**CONSIGNE**
Recopiez l'extrait sur le match de "Et c'est peu" jusqu'à "le plus difficile.", en substituant "coup franc" à "corner".

**EXTRAIT CITÉ**
------------------------------------
La partie débute, et contre toute attente ce sont les Niçois, que l'on imaginait aux abois, qui se créent les meilleures occasions. Déterminés, ils entendent bien prouver que jusqu'à nouvel ordre, l'équipe de Première Division, c'est bien eux. Il faut tout le talent de Sylvain Sansone, casaque jaune et toque bleue, pour éviter le pire face aux offensives menées par un duo Langers-Bocandé en verve et bien alimenté par l'intenable El Haddaoui. Strasbourg plie, mais ne rompt pas, parvenant également à se créer l'une ou l'autre occasion de but. Le public alsacien encourage les siens, la tension reste cependant palpable.

Et c'est peu avant la mi-temps que la délivrance arrive : sur un corner frappé par Didaux, le ballon s'élève droit dans le ciel et est catapulté dans le but niçois par la tête de... Youri Djorkaeff, plutôt réputé pour sa patte droite de velours que pour son jeu de tête proche de celui d'un pygmée nain microcéphale. 1 à 0 pour les Bleus. La partie est entamée depuis 38 minutes, et le Racing en ouvrant le score le premier semble avoir fait le plus difficile.
------------------------------------
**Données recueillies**
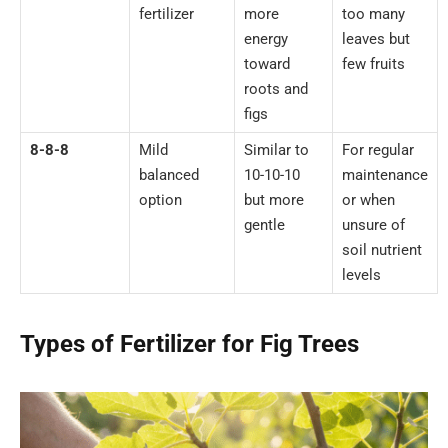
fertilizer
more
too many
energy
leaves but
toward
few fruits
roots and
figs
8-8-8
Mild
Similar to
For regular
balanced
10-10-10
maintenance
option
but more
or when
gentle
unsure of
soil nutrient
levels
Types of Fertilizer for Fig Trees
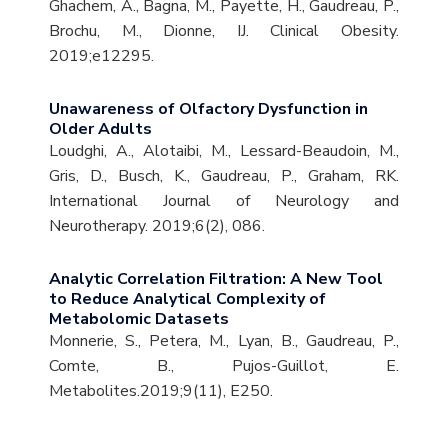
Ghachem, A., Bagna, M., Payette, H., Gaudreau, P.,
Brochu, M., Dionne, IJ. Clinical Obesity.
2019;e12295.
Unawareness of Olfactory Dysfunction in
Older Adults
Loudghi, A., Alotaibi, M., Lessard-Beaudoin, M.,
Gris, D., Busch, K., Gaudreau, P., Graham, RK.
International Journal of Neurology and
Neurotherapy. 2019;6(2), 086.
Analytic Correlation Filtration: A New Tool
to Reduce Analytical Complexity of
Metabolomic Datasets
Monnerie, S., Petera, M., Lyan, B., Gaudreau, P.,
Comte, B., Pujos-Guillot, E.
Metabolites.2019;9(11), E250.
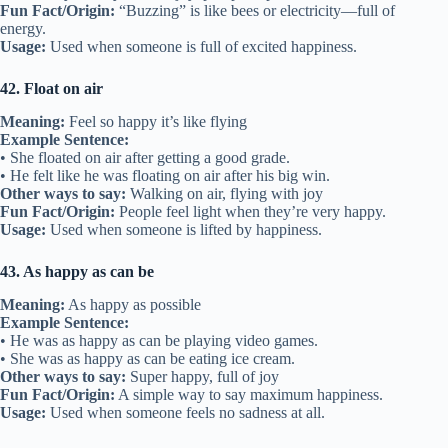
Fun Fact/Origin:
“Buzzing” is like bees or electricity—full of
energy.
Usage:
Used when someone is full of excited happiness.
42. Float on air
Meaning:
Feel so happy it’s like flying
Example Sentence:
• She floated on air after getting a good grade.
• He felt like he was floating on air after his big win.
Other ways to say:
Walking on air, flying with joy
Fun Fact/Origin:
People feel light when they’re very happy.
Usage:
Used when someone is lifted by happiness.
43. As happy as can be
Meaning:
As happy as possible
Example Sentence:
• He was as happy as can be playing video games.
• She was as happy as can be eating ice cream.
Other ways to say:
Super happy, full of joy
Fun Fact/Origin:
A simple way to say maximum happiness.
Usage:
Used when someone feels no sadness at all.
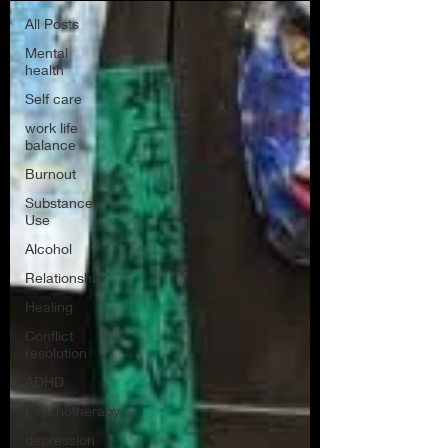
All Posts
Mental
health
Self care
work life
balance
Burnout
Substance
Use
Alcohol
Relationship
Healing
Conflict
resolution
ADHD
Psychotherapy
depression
------------------------------------
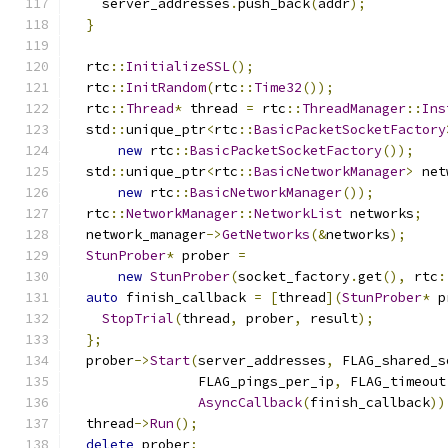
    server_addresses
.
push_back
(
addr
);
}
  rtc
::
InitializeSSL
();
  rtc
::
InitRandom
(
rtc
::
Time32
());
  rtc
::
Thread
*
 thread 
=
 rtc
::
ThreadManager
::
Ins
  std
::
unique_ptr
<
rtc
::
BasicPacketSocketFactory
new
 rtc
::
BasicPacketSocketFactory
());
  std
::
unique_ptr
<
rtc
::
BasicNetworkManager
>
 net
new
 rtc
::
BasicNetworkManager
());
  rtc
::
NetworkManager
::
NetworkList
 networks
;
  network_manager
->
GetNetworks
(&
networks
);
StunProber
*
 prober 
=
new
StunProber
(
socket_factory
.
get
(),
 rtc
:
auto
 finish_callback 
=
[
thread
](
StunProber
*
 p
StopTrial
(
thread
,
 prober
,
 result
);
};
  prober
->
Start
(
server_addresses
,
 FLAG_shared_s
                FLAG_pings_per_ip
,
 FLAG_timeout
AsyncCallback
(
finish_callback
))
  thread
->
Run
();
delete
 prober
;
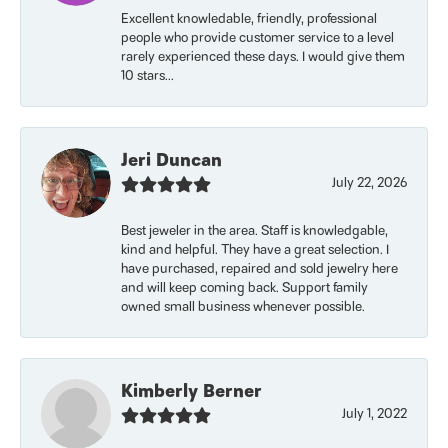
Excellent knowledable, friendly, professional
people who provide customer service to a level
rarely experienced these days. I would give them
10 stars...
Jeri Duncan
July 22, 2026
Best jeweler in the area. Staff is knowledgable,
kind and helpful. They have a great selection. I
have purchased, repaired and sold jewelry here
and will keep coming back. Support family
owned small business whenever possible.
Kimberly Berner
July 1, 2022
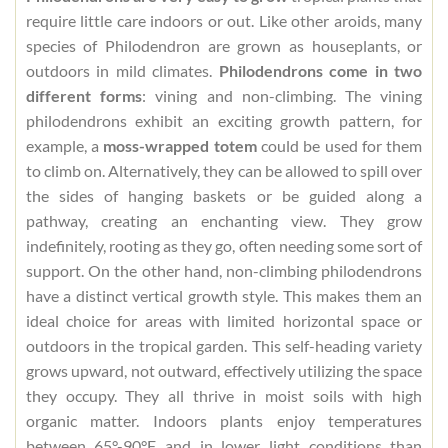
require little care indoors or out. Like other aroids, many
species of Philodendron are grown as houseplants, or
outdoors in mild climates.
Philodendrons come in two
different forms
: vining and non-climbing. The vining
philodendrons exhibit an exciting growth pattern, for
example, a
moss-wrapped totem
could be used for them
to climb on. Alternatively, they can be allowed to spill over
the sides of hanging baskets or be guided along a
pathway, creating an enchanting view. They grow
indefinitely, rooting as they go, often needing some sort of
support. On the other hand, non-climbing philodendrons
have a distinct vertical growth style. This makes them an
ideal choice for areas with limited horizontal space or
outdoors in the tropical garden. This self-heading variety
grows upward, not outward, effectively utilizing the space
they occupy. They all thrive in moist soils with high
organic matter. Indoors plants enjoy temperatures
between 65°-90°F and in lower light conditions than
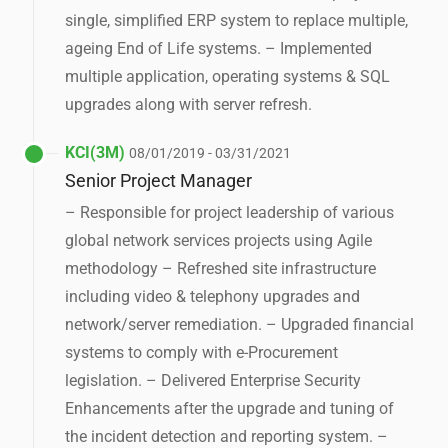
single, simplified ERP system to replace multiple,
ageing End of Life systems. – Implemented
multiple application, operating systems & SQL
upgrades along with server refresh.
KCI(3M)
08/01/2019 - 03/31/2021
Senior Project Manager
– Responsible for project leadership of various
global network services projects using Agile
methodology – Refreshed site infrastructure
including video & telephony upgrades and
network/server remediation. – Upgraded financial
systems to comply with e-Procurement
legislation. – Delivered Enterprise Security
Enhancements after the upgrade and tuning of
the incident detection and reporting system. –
------------------------------------
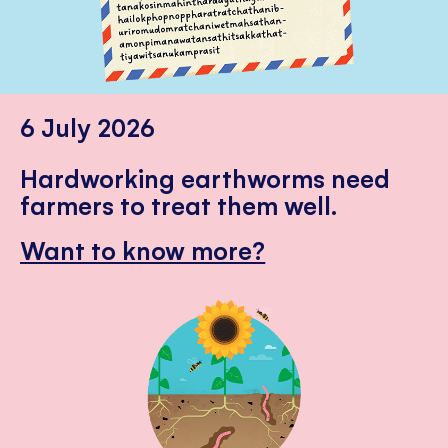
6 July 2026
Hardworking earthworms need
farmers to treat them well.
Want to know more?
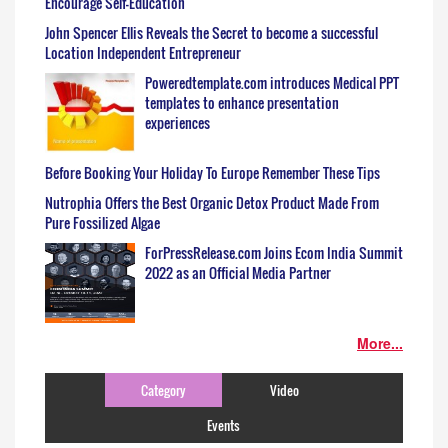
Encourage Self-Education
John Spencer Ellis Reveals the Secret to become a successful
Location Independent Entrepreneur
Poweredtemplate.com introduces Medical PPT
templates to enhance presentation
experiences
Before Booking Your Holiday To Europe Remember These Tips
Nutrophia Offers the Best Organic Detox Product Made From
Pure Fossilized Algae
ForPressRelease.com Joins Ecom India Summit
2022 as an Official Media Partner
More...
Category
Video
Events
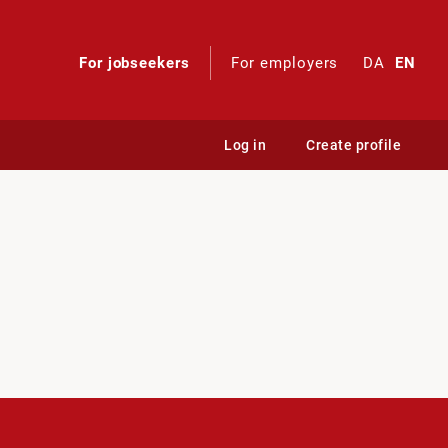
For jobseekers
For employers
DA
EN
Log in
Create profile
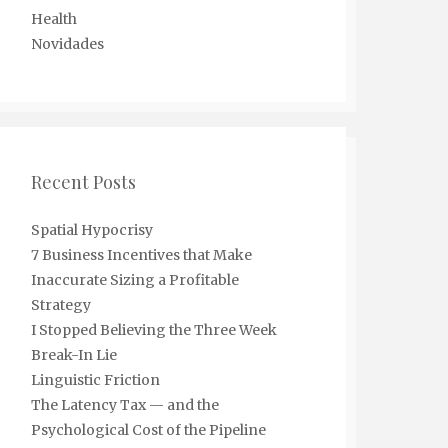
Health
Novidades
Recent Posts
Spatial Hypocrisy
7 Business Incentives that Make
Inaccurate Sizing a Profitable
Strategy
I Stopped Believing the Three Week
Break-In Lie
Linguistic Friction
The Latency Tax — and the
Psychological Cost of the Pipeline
------------------------------------
**CORRIGÉ**
Et c'est peu avant la mi-temps que la délivrance arrive : sur un coup franc frappé par Didaux, le ballon s'élève droit dans le ciel et est catapulté dans le but niçois par la tête de... Youri Djorkaeff, plutôt réputé pour sa patte droite de velours que pour son jeu de tête proche de celui d'un pygmée nain microcéphale. 1 à 0 pour les Bleus. La partie est entamée depuis 38 minutes, et le Racing en ouvrant le score le premier semble avoir fait le plus difficile.